79	Code that takes an AioContext argument works both in IOThreads or the main
80	loop, depending on which AioContext instance the caller passes in.
81
82	How to synchronize with an IOThread
83	-----------------------------------
84	AioContext is not thread-safe so some rules must be followed when using file
85	descriptors, event notifiers, timers, or BHs across threads:
86
87	1. AioContext functions can be called safely from file descriptor, event
88	notifier, timer, or BH callbacks invoked by the AioContext. No locking is
89	necessary.
90
91	2. Other threads wishing to access the AioContext must use
92	aio_context_acquire()/aio_context_release() for mutual exclusion. Once the
93	context is acquired no other thread can access it or run event loop iterations
94	in this AioContext.
95
96	aio_context_acquire()/aio_context_release() calls may be nested. This
97	means you can call them if you're not sure whether #1 applies.
98
99	There is currently no lock ordering rule if a thread needs to acquire multiple
100	AioContexts simultaneously.
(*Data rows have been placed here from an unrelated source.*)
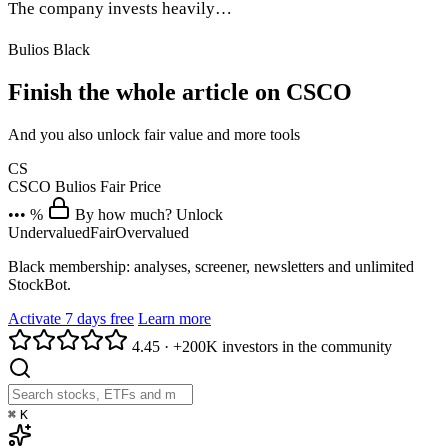
The company invests heavily…
Bulios Black
Finish the whole article on CSCO
And you also unlock fair value and more tools
CS
CSCO
Bulios Fair Price
••• %
By how much? Unlock
Undervalued
Fair
Overvalued
Black membership: analyses, screener, newsletters and unlimited
StockBot.
Activate 7 days free
Learn more
4.45
·
+200K investors in the community
⌘
K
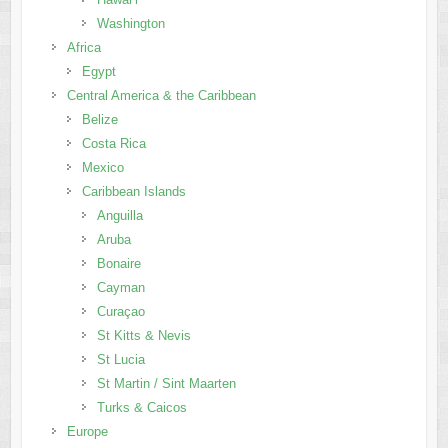
Washington
Africa
Egypt
Central America & the Caribbean
Belize
Costa Rica
Mexico
Caribbean Islands
Anguilla
Aruba
Bonaire
Cayman
Curaçao
St Kitts & Nevis
St Lucia
St Martin / Sint Maarten
Turks & Caicos
Europe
Therefore, it is only safe for code holding the
101	QEMU global mutex to acquire other AioContexts.
102
103	Side note: the best way to schedule a function call across threads is to create
104	a BH in the target AioContext beforehand and then call qemu_bh_schedule(). No
105	acquire/release or locking is needed for the qemu_bh_schedule() call. But be
106	sure to acquire the AioContext for aio_bh_new() if necessary.
107
108	The relationship between AioContext and the block layer
109	-------------------------------------------------------
110	The AioContext originates from the QEMU block layer because it provides a
111	scoped way of running event loop iterations until all work is done. This
112	feature is used to complete all in-flight block I/O requests (see
113	bdrv_drain_all()). Nowadays AioContext is a generic event loop that can be
114	used by any QEMU subsystem.
115
116	The block layer has support for AioContext integrated. Each BlockDriverState
117	is associated with an AioContext using bdrv_set_aio_context() and
118	bdrv_get_aio_context(). This allows block layer code to process I/O inside the
119	right AioContext. Other subsystems may wish to follow a similar approach.
120
121	Block layer code must therefore expect to run in an IOThread and avoid using
122	old APIs that implicitly use the main loop. See the "How to program for
123	IOThreads" above for information on how to do that.
124
125	If main loop code such as a QMP function wishes to access a BlockDriverState it
126	must first call aio_context_acquire(bdrv_get_aio_context(bs)) to ensure the
127	IOThread does not run in parallel.
128
129	Long-running jobs (usually in the form of coroutines) are best scheduled in the
130	BlockDriverState's AioContext to avoid the need to acquire/release around each
131	bdrv_*() call. Be aware that there is currently no mechanism to get notified
132	when bdrv_set_aio_context() moves this BlockDriverState to a different
133	AioContext (see bdrv_detach_aio_context()/bdrv_attach_aio_context()), so you
134	may need to add this if you want to support long-running jobs.